Optimizing the Design-Build-Test-Learn (DBTL) cycle to scale engineering biology
The recent boom in biological engineering technologies alongside growing capabilities in automation, artificial intelligence, and machine learning have expanded the possibilities for engineering biology. This innovation is essential to enable scientists to create novel, sustainable solutions to evolving issues that affect human health, agriculture and the environment. It is also predicted to significantly change the global economic landscape as part of a shift towards sustainable solutions and personalized healthcare.
Engineering biology builds upon an iterative Design-Build-Test-Learn cycle to achieve desired functions for novel biological systems. However, limitations in the Build phase of this cycle hinder developments made elsewhere. In particular, DNA synthesis methods are currently unable to meet the rising demand for high-quality, gene-length sequences.
Engineering biology to address global needs
Analysis of scientifically and commercially viable engineering biology applications has revealed the potential for $2-4 trillion in global economic impact annually over the next 10−20 years.3, It is further estimated that up to 60% of physical products in the global economy, including wood, meat, plastics, and fuels, could theoretically be produced through biological innovations.3 In addition, engineering biology is already addressing needs in healthcare, from mRNA vaccine technology to monoclonal antibody therapy and personalized healthcare. The standardization and scale-up of innovative tools and technologies, however, is critical to achieving maximum benefit in each economic sector.4
DNA synthesis: the key to scale
The workflow for engineering biology follows an iterative Design-Build-Test-Learn (DBTL) methodology. This approach applies systems data analysis and mathematical modeling to inform the design of the next cycle and address a particular biological application.2 Given the intricate and dynamic environment of a cell or organism, iterative design of biological components is crucial for characterizing and regulating host responses.

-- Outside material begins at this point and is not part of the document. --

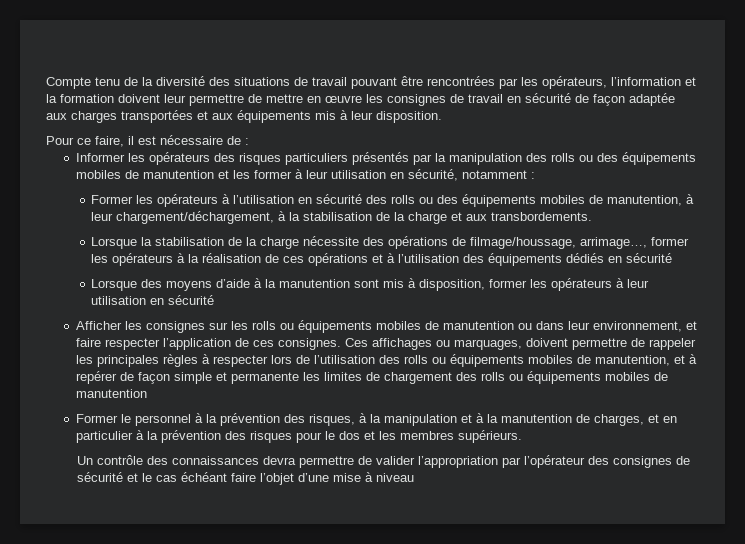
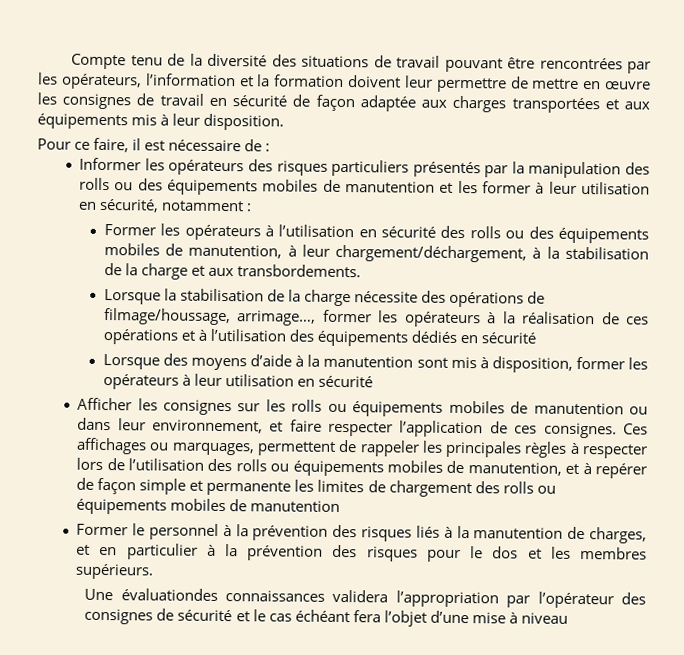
[525,338,627,350] doivent permettre -> [257,441,337,456] permettent
[308,413,472,426] risques, à la manipulation et -> [361,525,440,542] risques liés
[76,455,415,468] Un contrôle des connaissances devra permettre de valider -> [84,588,389,603] Une évaluationdes connaissances validera
[230,473,256,482] faire -> [352,610,381,623] fera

While this systematic approach is necessary due to the complexity of biological systems, the overall cycle is slow and laborious. This can result in extended development and production timelines driven by delays in the Build phase of the cycle owing to limitations in gene synthesis technology. As researchers seek to generate novel biological systems with unique DNA sequences, the need for engineered DNA will continue to grow.
Meeting the demand for high-quality, long DNA
A shift away from centralized service providers will allow laboratories to gain more control over DNA synthesis, maintain confidentiality of proprietary sequences, and judge project timelines more accurately. The development of benchtop DNA printers represents a new breakthrough in DNA synthesis technologies and a growing need for this process to become more affordable, flexible, and scalable.